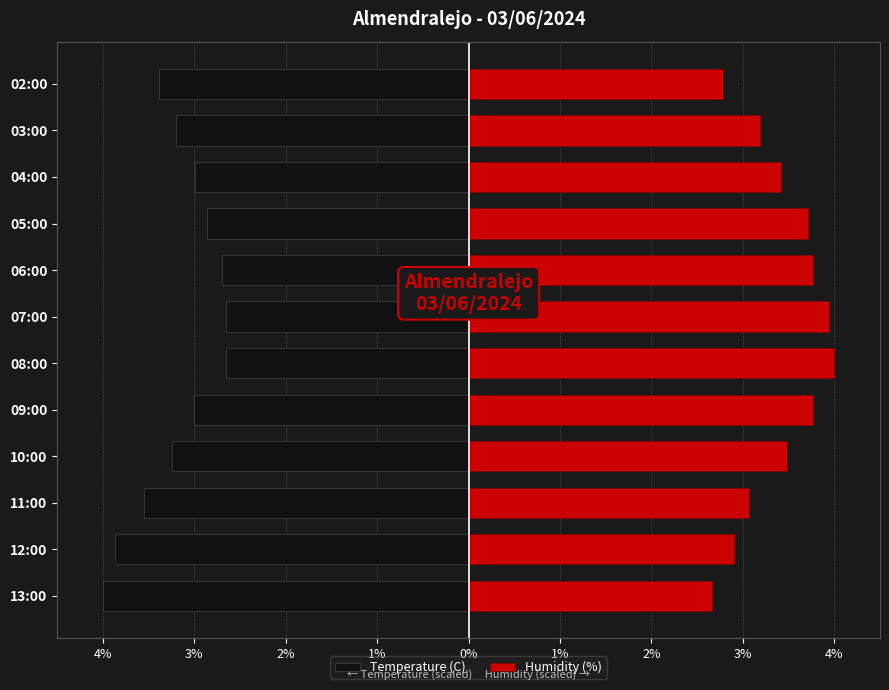

Does the chart contain stacked bars?

No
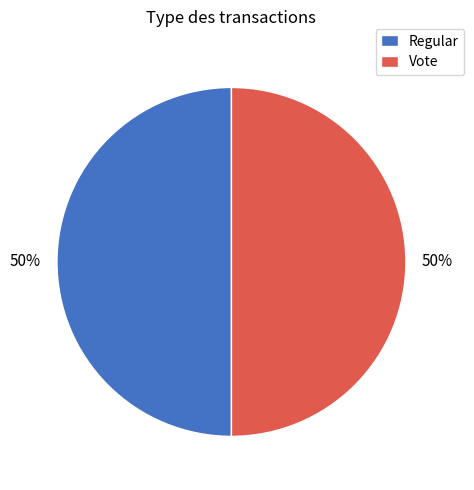

Do Vote and Regular together represent more than half of the pie?

Yes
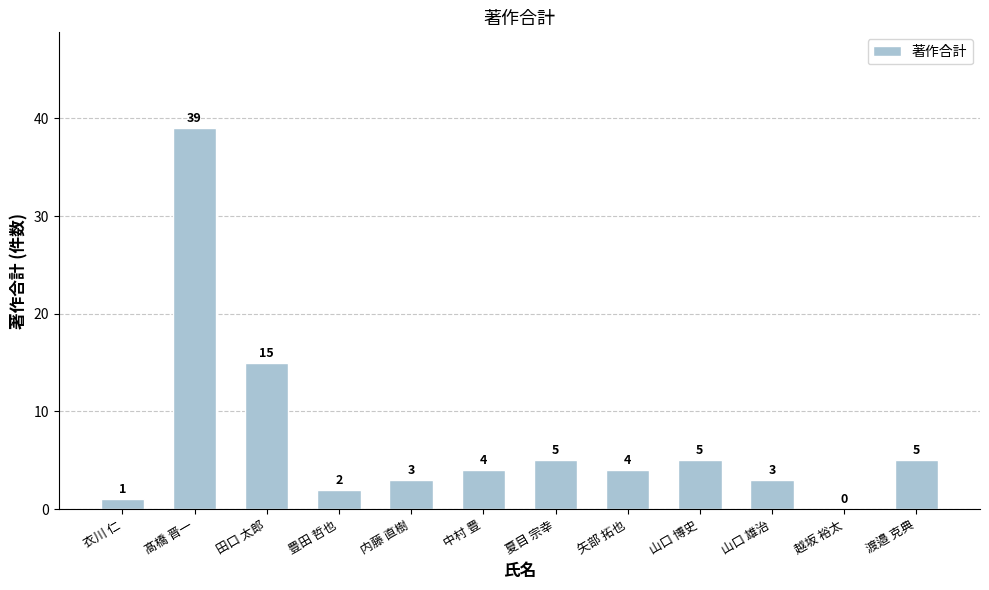

What is the sum of all values?

86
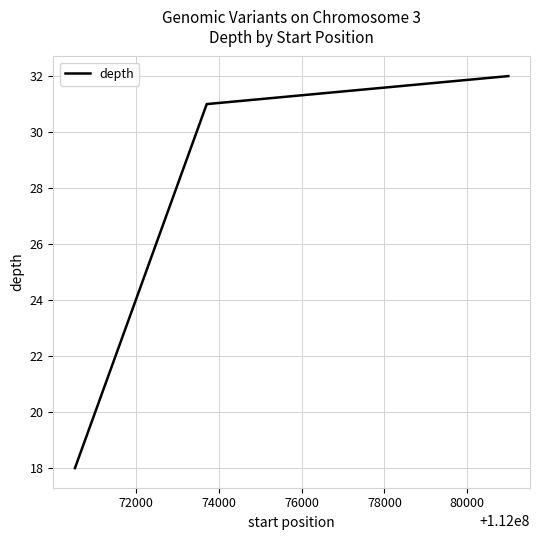

What is the greatest value displayed?

32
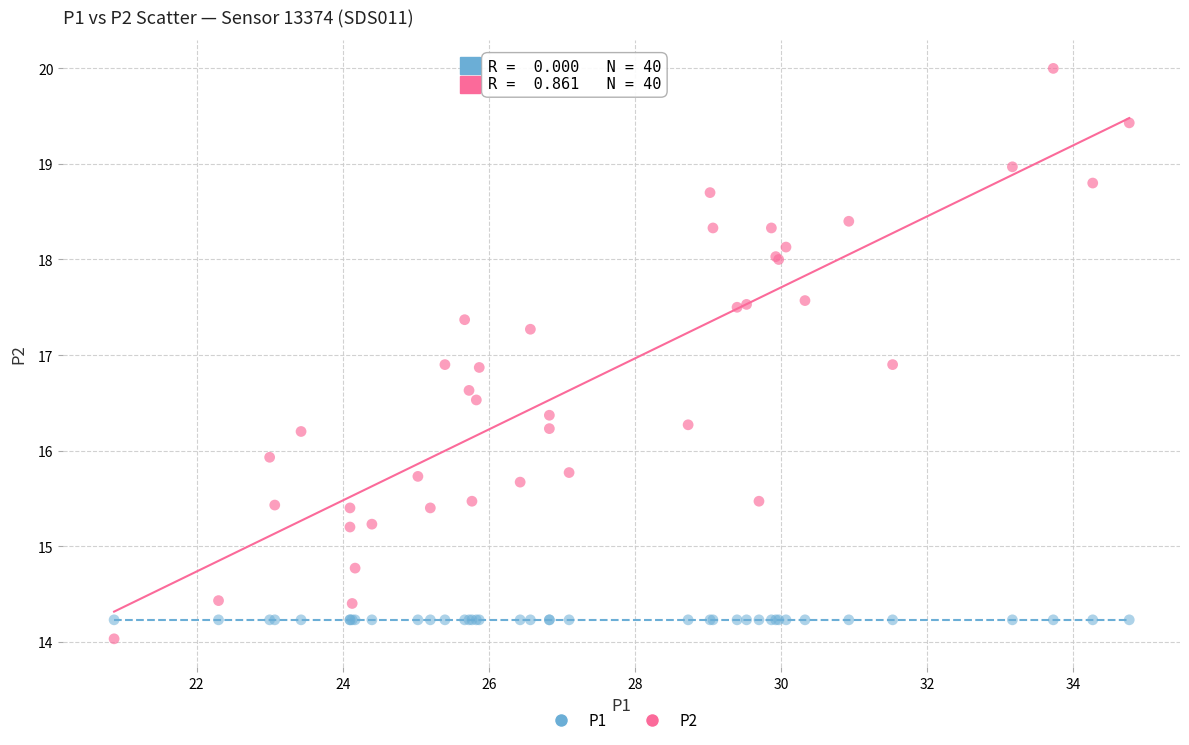

Which series contains the highest Y value?

P2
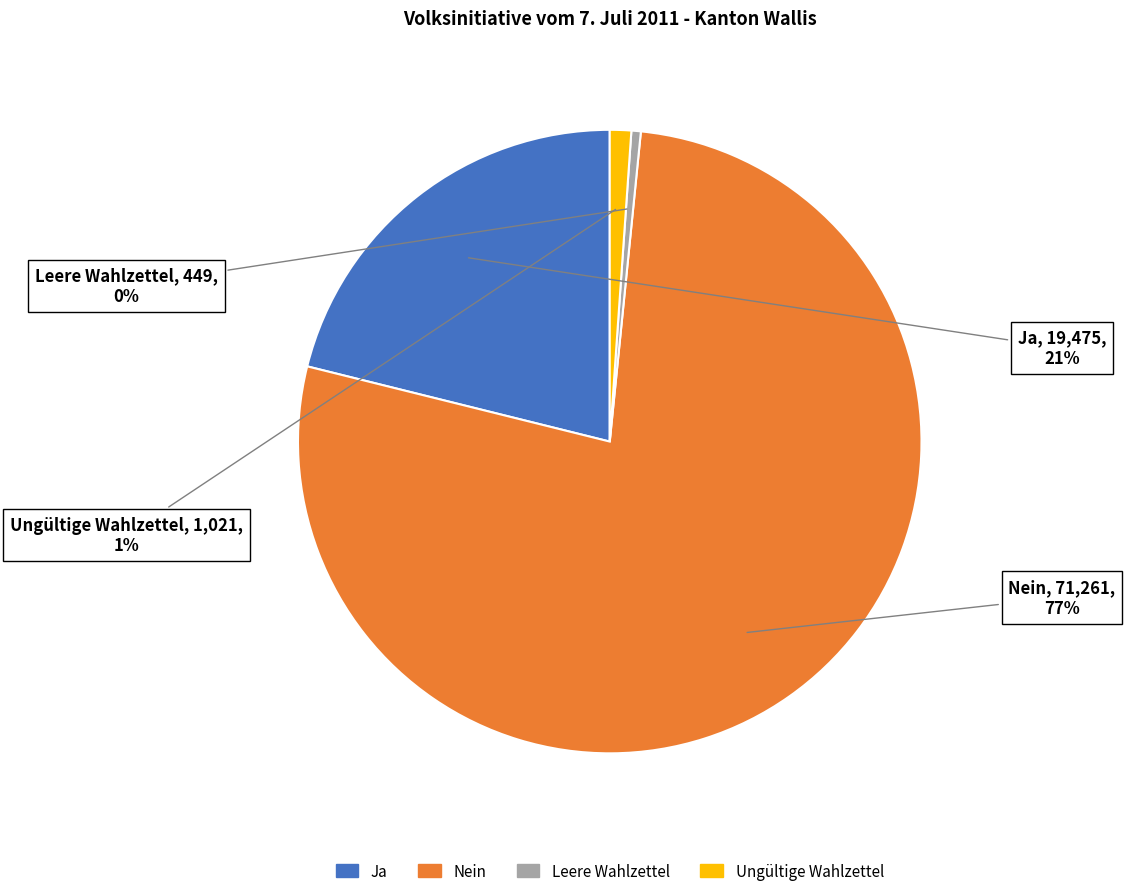

Which category has the smallest portion of the pie?

Leere Wahlzettel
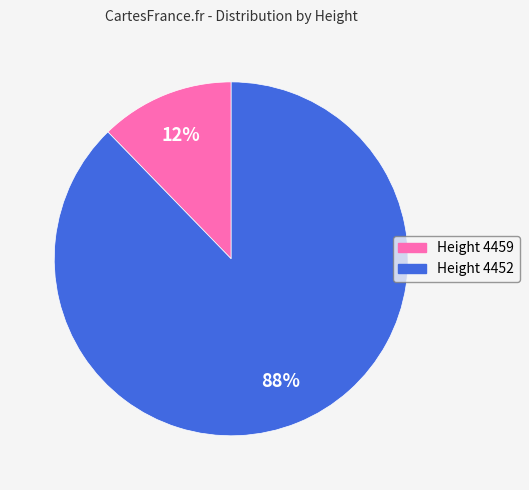

To the nearest percent, what is the average slice percentage?

50%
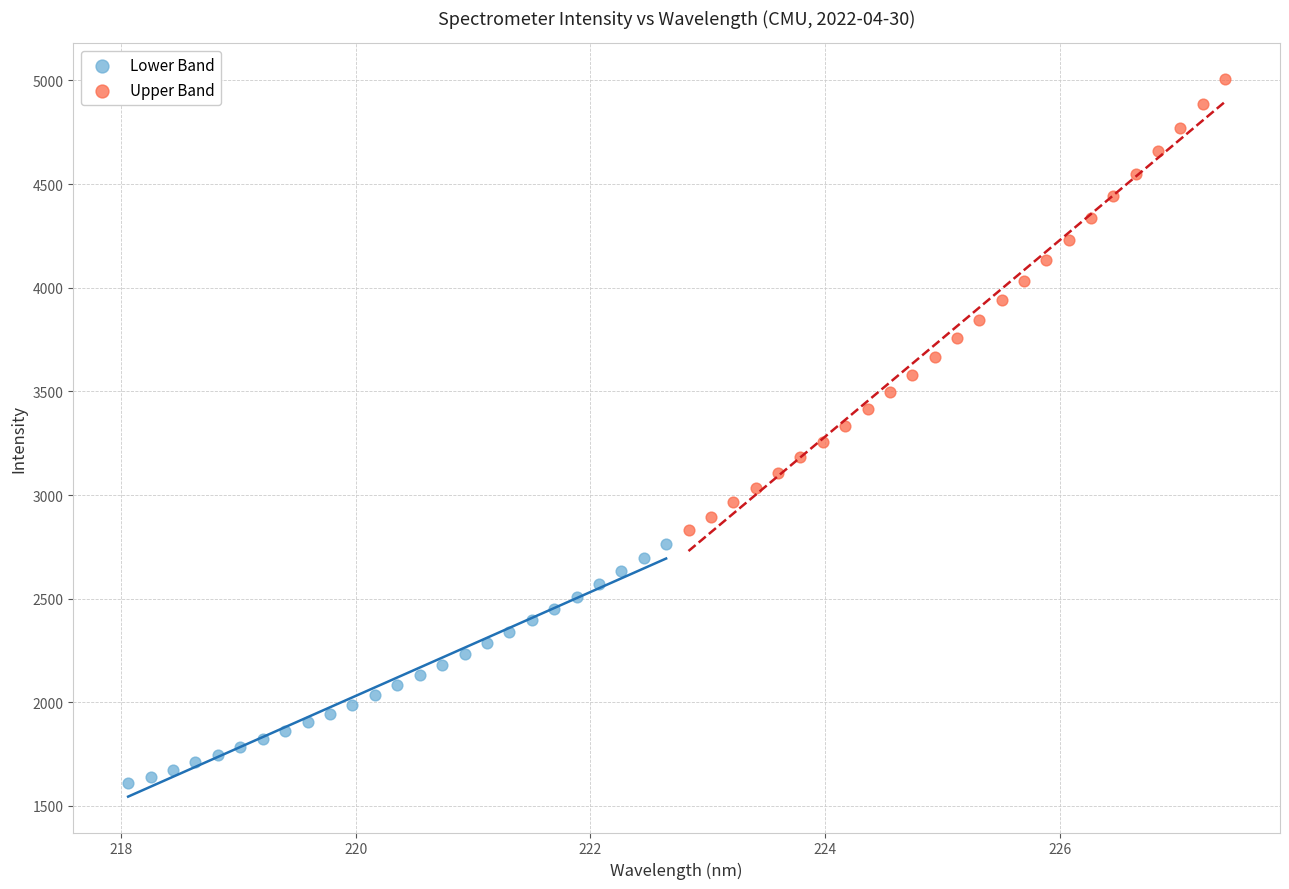

Which series contains the lowest Y value?

Lower Band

**Task:** In the lines starting at the one that contains "What is the sum of all values?" and ending at the last line, swap "series" for "group" and write those lines out again with nothing else changed and the pictures left out.

**Reply to the exercise:**
What is the sum of all values?

86

What is the greatest value displayed?

32

Which group contains the highest Y value?

P2

Which category has the smallest portion of the pie?

Leere Wahlzettel

To the nearest percent, what is the average slice percentage?

50%

Which group contains the lowest Y value?

Lower Band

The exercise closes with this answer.